Trascrivi senza modifiche la parte del brano scelto che inizia con "La fioritura del" e termina con "dormirci la notte)".

§ BRANO SCELTO
---*---
BackBlaze è l'ideale d'estate: ho iniziato a usarlo anni fa in vacanza, rendendomi conto che se avessi perso o mi avessero rubato il computer mi sarei giocato tutti i dati. L'ho attivato al volo e da allora non sono mai più tornato indietro. Ve lo consiglio.
La fioritura del bamboo. Una cosa di cui non sapevo niente ma alla quale adesso non posso smettere di pensare (tipo che rischio di non dormirci la notte)

Money quote: "Perhaps even more surprising than the long intervals at which they flower is the fact that all plants of the same stock of bamboo will bloom at the same time, and then die, no matter where they are in the world. Although the mechanism has yet to be explained by science, many believe there is some kind of natural "alarm clock" in the plant's cells causing the behavior. The depletion of bamboo can have considerable environmental and economic impacts."
---*---
§ SERIE DI RECORD

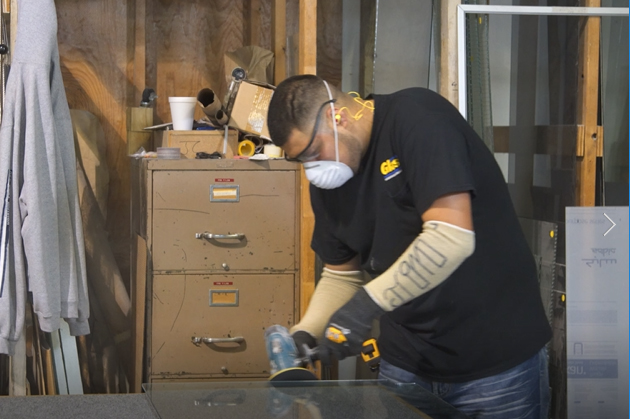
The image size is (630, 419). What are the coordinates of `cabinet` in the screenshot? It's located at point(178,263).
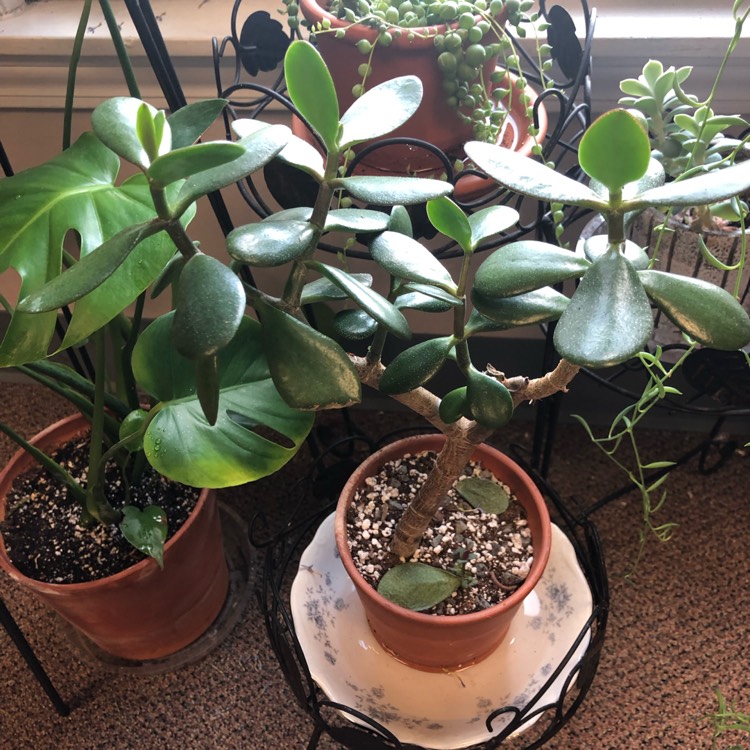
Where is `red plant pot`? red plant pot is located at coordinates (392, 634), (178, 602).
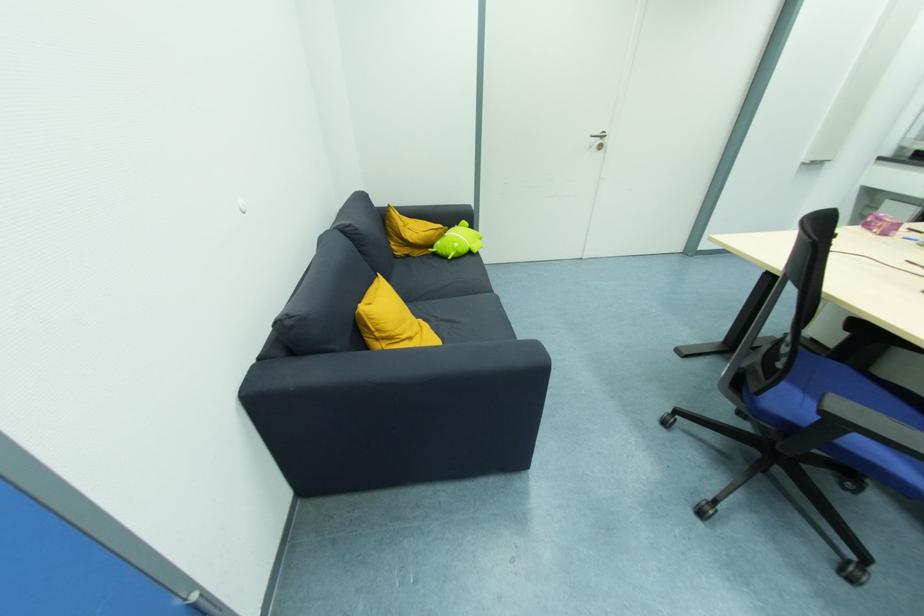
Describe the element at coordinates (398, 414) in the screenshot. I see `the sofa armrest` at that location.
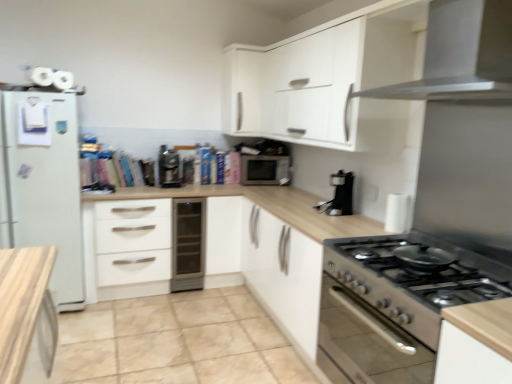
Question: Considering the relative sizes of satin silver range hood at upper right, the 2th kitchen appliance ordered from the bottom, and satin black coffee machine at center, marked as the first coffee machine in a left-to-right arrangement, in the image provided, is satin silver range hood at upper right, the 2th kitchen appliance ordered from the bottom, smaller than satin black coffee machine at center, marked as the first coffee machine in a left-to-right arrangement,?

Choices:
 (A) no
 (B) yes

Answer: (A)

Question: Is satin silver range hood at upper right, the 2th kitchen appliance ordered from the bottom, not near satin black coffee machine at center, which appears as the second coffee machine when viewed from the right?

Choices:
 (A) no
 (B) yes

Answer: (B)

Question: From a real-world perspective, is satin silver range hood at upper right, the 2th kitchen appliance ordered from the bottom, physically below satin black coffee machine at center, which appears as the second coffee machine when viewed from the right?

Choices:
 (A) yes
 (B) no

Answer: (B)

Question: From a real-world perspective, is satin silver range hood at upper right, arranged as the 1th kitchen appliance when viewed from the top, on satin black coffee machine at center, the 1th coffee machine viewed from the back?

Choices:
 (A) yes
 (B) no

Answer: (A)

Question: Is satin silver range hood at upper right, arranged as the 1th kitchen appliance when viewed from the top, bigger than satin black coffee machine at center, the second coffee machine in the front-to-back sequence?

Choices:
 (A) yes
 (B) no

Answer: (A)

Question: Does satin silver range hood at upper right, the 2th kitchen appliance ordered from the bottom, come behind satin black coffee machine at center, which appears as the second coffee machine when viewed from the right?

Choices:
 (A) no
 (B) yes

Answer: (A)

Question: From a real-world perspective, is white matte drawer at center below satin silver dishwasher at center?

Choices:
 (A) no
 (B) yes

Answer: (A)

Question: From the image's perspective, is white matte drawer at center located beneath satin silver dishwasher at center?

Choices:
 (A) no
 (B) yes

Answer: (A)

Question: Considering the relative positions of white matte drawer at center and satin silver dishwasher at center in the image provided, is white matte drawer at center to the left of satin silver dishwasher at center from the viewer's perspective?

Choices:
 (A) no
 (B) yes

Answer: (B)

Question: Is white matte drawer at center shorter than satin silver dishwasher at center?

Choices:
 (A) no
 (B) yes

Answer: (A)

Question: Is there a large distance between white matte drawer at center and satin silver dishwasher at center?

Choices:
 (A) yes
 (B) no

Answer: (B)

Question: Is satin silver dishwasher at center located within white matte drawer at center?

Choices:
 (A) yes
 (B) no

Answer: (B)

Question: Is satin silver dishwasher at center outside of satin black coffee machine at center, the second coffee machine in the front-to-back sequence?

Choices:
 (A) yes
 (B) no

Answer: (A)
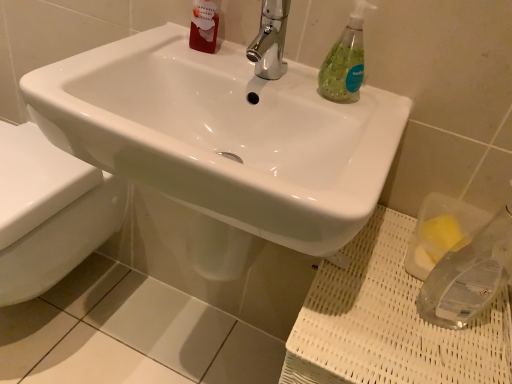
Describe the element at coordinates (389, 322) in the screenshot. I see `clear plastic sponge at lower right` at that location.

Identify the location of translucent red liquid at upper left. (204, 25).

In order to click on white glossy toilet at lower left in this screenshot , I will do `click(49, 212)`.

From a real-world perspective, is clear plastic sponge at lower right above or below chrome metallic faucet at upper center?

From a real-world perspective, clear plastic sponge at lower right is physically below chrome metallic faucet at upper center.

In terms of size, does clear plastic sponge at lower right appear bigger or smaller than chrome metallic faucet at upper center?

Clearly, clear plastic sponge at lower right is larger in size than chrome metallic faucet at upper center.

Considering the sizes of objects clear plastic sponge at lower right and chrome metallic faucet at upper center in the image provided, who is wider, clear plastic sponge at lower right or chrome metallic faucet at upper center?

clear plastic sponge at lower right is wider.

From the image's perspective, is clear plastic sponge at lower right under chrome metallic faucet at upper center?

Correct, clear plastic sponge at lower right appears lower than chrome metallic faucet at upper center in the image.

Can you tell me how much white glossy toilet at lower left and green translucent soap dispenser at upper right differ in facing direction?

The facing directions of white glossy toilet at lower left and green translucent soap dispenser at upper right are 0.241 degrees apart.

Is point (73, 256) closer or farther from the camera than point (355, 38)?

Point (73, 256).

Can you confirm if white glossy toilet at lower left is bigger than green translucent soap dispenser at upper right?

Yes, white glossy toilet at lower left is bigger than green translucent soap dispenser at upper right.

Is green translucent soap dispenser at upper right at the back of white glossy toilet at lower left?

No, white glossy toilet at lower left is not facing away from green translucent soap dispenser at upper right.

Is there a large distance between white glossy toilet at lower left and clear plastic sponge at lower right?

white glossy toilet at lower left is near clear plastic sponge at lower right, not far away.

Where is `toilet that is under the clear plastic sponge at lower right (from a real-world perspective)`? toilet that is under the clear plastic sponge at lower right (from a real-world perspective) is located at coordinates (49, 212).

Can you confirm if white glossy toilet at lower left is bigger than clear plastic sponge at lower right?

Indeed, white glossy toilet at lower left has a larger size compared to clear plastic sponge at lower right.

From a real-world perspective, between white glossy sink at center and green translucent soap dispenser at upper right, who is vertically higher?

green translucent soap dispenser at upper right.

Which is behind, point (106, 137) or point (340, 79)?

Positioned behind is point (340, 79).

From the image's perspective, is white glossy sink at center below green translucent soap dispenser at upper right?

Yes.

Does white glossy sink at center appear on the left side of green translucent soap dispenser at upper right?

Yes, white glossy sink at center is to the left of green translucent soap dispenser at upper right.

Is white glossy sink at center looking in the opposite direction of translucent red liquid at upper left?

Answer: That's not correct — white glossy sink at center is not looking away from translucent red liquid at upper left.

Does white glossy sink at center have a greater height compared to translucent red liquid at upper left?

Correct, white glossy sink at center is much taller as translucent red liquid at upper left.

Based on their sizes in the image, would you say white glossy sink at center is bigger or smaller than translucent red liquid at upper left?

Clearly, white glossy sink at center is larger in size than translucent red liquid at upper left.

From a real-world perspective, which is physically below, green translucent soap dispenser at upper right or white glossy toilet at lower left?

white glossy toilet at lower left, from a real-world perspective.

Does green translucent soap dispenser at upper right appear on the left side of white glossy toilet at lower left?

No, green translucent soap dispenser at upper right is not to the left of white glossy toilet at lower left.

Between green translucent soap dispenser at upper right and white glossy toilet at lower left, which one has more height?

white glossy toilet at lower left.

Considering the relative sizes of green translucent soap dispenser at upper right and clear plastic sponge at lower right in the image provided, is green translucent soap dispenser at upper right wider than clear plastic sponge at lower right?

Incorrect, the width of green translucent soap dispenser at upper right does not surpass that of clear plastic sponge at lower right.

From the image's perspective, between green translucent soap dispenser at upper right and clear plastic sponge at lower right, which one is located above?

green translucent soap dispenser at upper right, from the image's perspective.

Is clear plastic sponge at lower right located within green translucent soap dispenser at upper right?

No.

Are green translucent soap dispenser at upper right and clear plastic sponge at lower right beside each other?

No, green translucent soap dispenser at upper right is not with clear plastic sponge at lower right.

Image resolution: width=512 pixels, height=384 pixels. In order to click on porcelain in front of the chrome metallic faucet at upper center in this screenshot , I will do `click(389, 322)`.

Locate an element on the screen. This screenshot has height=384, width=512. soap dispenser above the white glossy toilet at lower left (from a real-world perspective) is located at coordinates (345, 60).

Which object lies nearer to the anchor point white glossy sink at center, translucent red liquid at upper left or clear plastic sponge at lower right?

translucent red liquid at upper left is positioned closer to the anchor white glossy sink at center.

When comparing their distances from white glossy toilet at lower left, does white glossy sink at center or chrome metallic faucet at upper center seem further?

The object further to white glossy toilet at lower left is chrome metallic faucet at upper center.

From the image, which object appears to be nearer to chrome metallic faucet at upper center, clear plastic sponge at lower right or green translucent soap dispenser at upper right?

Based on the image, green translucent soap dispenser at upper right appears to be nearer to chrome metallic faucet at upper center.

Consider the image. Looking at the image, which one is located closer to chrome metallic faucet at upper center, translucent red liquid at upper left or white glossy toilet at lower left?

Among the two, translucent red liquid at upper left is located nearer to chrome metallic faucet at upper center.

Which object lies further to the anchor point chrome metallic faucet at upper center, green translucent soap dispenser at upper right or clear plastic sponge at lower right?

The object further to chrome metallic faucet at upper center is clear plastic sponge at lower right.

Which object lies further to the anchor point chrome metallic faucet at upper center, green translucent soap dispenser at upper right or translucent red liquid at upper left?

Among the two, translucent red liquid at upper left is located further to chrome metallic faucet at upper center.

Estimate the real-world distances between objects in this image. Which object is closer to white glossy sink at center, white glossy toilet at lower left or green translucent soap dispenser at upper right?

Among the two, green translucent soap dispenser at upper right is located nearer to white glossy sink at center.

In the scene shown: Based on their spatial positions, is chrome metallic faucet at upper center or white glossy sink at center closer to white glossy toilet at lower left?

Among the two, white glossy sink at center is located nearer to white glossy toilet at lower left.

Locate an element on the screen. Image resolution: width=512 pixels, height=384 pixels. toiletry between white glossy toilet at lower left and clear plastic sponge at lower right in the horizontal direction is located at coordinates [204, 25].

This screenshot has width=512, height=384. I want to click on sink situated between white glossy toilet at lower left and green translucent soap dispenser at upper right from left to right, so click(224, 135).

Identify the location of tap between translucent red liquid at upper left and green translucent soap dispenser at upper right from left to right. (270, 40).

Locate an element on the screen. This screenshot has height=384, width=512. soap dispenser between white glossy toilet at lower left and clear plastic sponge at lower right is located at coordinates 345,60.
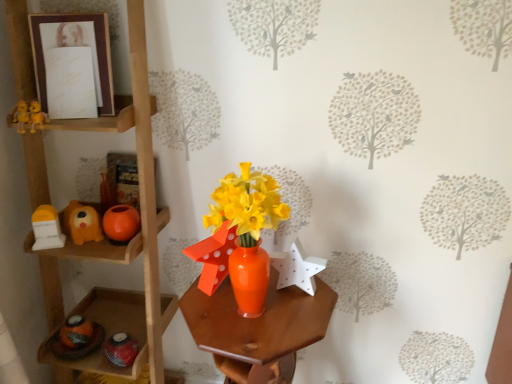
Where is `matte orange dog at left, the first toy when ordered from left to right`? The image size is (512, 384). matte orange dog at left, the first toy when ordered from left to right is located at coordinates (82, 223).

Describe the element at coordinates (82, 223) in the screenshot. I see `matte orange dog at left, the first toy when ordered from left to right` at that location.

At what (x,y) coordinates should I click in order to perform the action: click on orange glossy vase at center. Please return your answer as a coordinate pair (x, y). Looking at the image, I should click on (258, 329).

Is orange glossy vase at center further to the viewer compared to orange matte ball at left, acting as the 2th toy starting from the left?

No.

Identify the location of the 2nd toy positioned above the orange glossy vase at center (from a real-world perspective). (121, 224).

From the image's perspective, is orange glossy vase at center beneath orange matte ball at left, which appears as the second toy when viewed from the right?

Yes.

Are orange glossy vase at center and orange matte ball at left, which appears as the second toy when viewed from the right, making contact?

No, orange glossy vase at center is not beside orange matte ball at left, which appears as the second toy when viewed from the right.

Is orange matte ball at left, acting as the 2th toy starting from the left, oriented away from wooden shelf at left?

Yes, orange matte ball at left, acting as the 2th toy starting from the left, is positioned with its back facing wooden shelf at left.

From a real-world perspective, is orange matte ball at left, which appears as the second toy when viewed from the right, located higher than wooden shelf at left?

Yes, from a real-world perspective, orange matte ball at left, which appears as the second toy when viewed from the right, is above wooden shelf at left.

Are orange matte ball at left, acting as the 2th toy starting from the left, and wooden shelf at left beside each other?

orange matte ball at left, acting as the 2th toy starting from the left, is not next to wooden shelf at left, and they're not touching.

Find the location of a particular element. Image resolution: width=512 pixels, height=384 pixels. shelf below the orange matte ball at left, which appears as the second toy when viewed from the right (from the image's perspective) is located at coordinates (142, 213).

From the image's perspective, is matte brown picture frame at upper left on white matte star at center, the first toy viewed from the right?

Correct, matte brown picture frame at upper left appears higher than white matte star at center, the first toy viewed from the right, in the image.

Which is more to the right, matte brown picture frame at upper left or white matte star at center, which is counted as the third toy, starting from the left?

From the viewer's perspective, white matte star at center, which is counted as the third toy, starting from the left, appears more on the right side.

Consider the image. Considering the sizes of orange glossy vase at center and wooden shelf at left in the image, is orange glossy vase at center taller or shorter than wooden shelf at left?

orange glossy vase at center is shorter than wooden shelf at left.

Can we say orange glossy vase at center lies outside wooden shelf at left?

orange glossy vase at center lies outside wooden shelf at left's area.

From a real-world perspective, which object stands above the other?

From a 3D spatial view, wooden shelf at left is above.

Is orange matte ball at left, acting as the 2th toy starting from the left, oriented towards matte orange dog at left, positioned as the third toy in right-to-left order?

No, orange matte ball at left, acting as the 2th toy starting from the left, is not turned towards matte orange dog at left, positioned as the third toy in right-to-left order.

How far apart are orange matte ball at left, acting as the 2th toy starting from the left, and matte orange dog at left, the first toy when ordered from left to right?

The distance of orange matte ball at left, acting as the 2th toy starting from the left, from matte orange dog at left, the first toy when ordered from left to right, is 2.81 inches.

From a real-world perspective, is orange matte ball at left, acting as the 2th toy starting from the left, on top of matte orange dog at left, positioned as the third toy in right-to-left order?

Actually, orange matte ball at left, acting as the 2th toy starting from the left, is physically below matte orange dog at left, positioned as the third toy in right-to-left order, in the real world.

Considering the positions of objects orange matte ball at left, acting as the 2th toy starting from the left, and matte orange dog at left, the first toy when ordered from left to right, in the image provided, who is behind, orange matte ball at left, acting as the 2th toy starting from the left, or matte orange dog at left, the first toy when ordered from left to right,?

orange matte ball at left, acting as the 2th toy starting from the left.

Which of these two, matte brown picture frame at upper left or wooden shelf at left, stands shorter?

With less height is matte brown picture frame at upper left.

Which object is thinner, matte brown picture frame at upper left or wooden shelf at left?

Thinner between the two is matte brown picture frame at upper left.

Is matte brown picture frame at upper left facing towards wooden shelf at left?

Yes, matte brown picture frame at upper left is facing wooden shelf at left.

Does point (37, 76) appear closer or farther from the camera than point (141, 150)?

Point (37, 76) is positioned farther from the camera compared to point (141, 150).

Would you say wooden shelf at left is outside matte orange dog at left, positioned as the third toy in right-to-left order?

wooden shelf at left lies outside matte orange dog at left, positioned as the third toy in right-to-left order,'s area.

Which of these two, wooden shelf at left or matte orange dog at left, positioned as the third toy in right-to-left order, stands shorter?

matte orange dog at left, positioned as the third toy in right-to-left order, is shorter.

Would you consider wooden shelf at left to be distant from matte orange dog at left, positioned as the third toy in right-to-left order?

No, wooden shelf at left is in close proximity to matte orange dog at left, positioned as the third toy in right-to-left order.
---*---
§ RISPOSTA ATTESA
La fioritura del bamboo. Una cosa di cui non sapevo niente ma alla quale adesso non posso smettere di pensare (tipo che rischio di non dormirci la notte)